British American Tobacco (BTI -0.46%) is just the second electronic cigarette manufacturer to submit a premarket tobacco application (PMTA) to the Food and Drug Administration. However, because the regulatory agency mandated that manufacturers not only detail how their devices are made, but also that they include scientific backing proving they improve public health, British American's application for its Vuse e-cig included more than 150,000 pages of documentation to support it.

That underscores the monumental task other e-cig makers face as they approach the May 2020 deadline the FDA set for all manufacturers to meet if they want their product to remain on the market. The hurdle may have been set so high that only the largest tobacco companies with the deepest pockets will be able to comply.

Vuse Alto e-liquid pods

Image source: Vuse Vapor.

The FDA moves at a glacial pace

Philip Morris International (PM 1.02%) was the first e-cig manufacturer to submit its PMTA back in March 2017, and it took the FDA almost two years -- to just this past April -- to give its IQOS heated tobacco device the green light to be sold. The global tobacco giant is still awaiting a decision from the agency on whether it can market the IQOS as a reduced-risk product, meaning users would suffer less than by switching completely over from cigarettes to the device. 

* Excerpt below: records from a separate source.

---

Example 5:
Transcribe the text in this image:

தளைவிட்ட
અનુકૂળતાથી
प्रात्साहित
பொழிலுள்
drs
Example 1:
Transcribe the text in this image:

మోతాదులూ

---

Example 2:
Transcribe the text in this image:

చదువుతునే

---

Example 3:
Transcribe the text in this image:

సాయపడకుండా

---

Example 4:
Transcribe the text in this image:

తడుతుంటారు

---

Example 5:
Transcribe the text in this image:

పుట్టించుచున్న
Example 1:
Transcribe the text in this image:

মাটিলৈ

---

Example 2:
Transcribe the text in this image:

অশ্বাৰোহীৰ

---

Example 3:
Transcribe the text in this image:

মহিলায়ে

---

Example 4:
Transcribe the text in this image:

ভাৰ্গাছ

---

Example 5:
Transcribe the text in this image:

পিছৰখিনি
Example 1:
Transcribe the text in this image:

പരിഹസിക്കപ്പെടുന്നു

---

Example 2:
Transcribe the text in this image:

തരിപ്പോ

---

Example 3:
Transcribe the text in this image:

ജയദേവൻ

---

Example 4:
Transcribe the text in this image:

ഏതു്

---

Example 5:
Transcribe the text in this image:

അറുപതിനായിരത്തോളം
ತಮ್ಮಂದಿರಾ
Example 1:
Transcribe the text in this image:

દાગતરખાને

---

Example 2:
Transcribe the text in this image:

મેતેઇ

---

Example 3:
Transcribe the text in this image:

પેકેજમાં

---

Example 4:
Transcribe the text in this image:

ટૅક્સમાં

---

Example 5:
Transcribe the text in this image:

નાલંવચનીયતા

Meanwhile, come December, it will have been three years that Philip Morris has been waiting for the FDA to approve its modified-risk tobacco application (MRTA) for the IQOS. Since the agency began accepting such applications in 2011, nearly three dozen have been submitted, but not a single one has been deemed safer than cigarettes.

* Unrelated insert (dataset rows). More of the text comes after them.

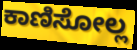
ಕಾಣಿಸೋಲ್ಲ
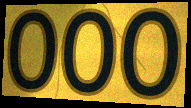
OOO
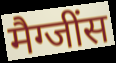
मैग्जींस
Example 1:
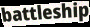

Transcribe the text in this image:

battleship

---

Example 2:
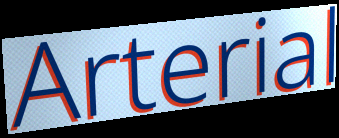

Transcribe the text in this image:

Arterial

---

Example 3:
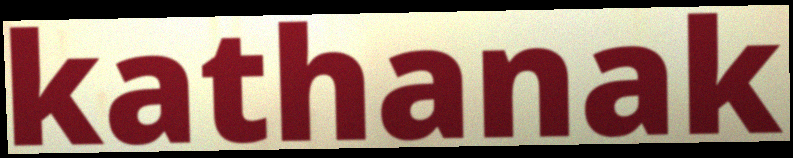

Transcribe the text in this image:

kathanak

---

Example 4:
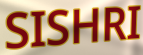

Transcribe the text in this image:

SISHRI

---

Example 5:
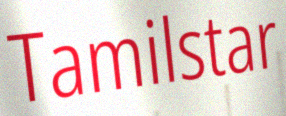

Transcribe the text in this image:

Tamilstar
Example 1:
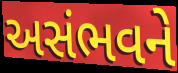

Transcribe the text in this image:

અસંભવને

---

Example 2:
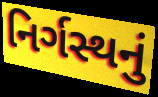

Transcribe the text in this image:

નિર્ગસ્થનું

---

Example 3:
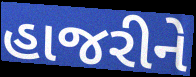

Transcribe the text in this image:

હાજરીને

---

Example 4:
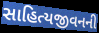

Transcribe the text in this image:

સાહિત્યજીવનની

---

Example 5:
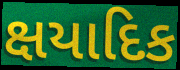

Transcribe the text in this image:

ક્ષયાદિક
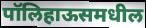
पॉलिहाऊसमधील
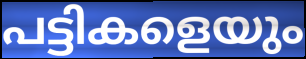
പട്ടികളെയും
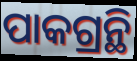
ପାକଗ୍ରନ୍ଥି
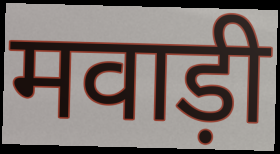
मवाड़ी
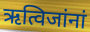
ऋत्विजांनां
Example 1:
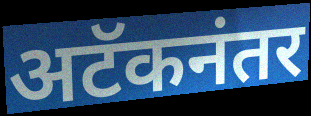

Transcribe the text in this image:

अटॅकनंतर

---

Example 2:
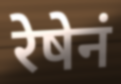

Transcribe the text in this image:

रेषेनं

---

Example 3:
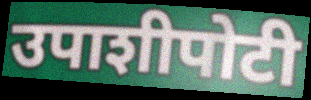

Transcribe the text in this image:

उपाशीपोटी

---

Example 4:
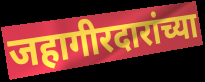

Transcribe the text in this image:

जहागीरदारांच्या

The only products that have come close to getting approved are snuff and snus, two similar products that are essentially finely ground tobacco powder and are sold either loose or in pouches. 

Swedish Match has filed numerous applications to have its General brand of snus approved, and though the agency denied the applications, it gave the company the right to resubmit them with modifications. British American Tobacco has also submitted an MRTA for its Camel brand of snus while Altria submitted one for its Copenhagen snuff. The FDA's advisory panel has recommended the snuff product be approved, but the agency has taken no action.

E-cig's difficult path

Electronic cigarettes have been cast in a harsh spotlight lately due to thousands of cases of lung illness and injury caused by vaping, as well as dozens of deaths. Because of that, the Vuse e-cig application may face a daunting task of getting approved, along with applications from any other manufacturer that is able to afford the costs associated with cobbling together the documentation necessary to submit a PMTA.

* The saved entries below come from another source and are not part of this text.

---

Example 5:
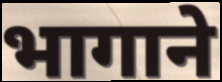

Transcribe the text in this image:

भागाने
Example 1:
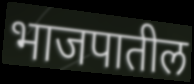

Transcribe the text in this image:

भाजपातील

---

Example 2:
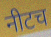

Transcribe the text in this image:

नीटच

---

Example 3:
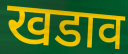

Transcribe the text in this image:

खडाव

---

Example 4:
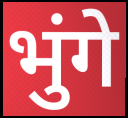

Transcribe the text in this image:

भुंगे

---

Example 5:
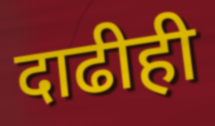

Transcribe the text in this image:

दाढीही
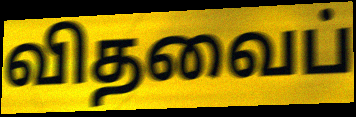
விதவைப்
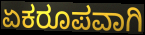
ಏಕರೂಪವಾಗಿ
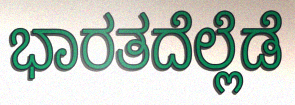
ಭಾರತದೆಲ್ಲೆಡೆ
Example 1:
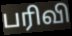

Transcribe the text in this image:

பரிவி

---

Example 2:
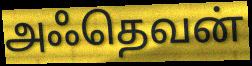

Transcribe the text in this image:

அஃதெவன்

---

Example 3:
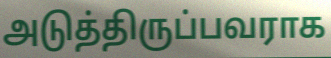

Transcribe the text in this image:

அடுத்திருப்பவராக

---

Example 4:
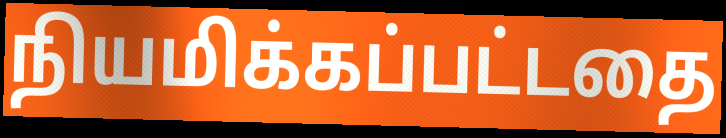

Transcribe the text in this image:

நியமிக்கப்பட்டதை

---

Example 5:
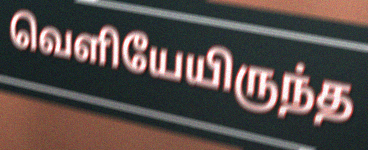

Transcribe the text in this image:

வெளியேயிருந்த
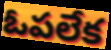
ఓపలేక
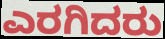
ಎರಗಿದರು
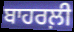
ਬਾਹਰਲ਼ੀ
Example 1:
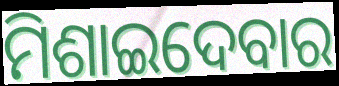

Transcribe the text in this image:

ମିଶାଇଦେବାର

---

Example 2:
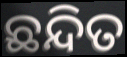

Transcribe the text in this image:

ଛନ୍ଦିତ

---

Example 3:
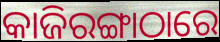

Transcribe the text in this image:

କାଜିରଙ୍ଗାଠାରେ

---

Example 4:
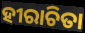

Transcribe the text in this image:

ହୀରାଚିତା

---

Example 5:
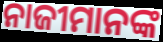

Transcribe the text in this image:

ନାଜୀମାନଙ୍କ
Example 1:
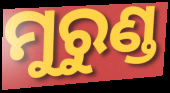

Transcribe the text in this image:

ମୁରୁଣ୍ଡ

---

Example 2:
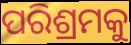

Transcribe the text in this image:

ପରିଶ୍ରମକୁ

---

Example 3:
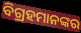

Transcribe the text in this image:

ବିଗ୍ରହମାନଙ୍କର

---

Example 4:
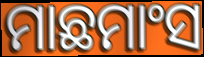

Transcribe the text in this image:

ମାଛମାଂସ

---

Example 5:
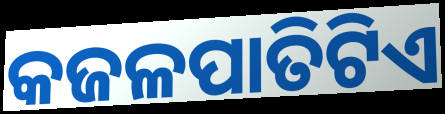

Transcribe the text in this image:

କଜଳପାତିଟିଏ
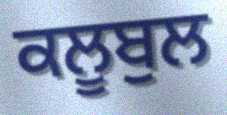
ਕਲੂਬੁਲ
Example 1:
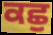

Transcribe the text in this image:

ਕਛੁ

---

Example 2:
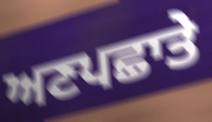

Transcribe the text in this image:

ਅਣਪਛਾਤੇ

While the Vuse application ran 150,000 pages long, the IQOS PMTA was said to run some 2 million pages long and cost millions of dollars to produce.

Those manufacturers mostly likely able to meet the May deadline include Juul Labs, not least because Altria has a 35% stake in the e-cig maker and recently installed one of its executives in the CEO position, and NJOY Holdings, one of the first e-cig manufacturers. Juul is confronted with the added difficulty of overcoming the FDA's animus against it due to its device's popularity with teens. The former commissioner of the agency, Scott Gottlieb, has previously suggested he doesn't see a path forward for it.

A much smaller market is coming

The FDA has said that any company that submits a PMTA by the deadline will be allowed to keep its e-cigs on the market for a year while it investigates the application. That means not only will companies that can't meet the deadline see their products removed from store shelves, but that even those that do submit on time may find their products at risk of being removed if the agency dawdles in reviewing the applications as it did with the IQOS.

Philip Morris International is just starting to market the heated tobacco device with plans to roll it out nationally. At the very least, it will have competition from British American's Vuse e-cig. Whether any other company has the wherewithal to make it to the end remains to be seen.